847 Alarms at 4 AM

At 4:00 AM on March 28, 1979, a pressure relief valve stuck open at Three Mile Island Unit 2. What followed was the most studied nuclear accident in American history, and it had almost nothing to do with the valve.

The reactor's safety systems did exactly what they were designed to do. The SCRAM triggered. Emergency coolant activated. Alarms sounded.

All of them. At once.

Over 100 alarms fired in the first few minutes. The control room had no alarm prioritization. No way to suppress low-relevance alerts or separate the critical from the routine. Every indicator screamed with equal urgency: the critical and the routine, the cause and the symptom, the thing that mattered and the hundred things that didn't.

The operators stood in front of a wall of flashing lights and had to answer one question: what do we fix first?

They got it wrong. Instruments showed high water levels in the pressurizer, and the operators, unable to distinguish cause from symptom in the flood of alarms, concluded the reactor had too much coolant. They turned off the emergency cooling system. The reactor was actually losing coolant through the stuck valve. They had shut off the one thing keeping the core alive. Within hours, it partially melted.

The defense system worked.
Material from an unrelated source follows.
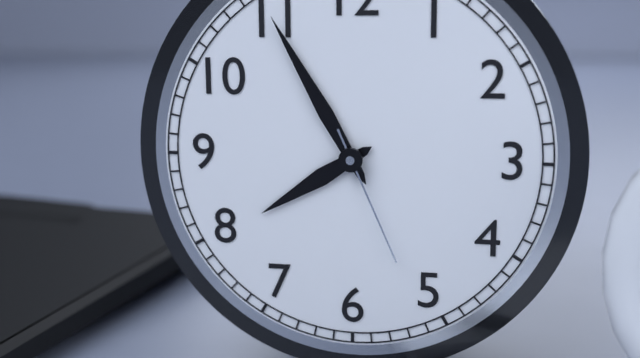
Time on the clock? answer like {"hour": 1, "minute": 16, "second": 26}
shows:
{"hour": 7, "minute": 55, "second": 26}
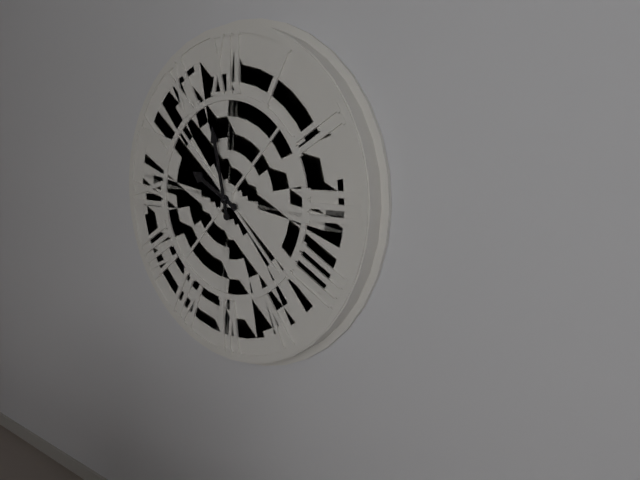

The defense system's output caused the meltdown.

847 alarms at 4 AM

Replace the control room with a Slack channel. Replace the flashing lights with a vulnerability report. Replace the 100 simultaneous alarms with 847 CVEs.

A security scanner runs against 12 production clusters. It finds 847 vulnerabilities. It scores each one with CVSS. It produces a report. It sends the report to the platform team.

The platform team has three engineers.

The report tells them everything and nothing. It lists every CVE but not which ones are reachable from the internet, not what breaks if a given service is compromised. It does not tell them what to fix first.

So the engineers do what the TMI-2 operators did. They stand in front of the wall of flashing lights and start guessing. Manual correlation. Spreadsheets. Tribal knowledge about which clusters matter more.

This is a methodology problem. Not staffing, not tooling. The distinction matters, because better tools built on a broken methodology will reproduce the same failure at higher resolution.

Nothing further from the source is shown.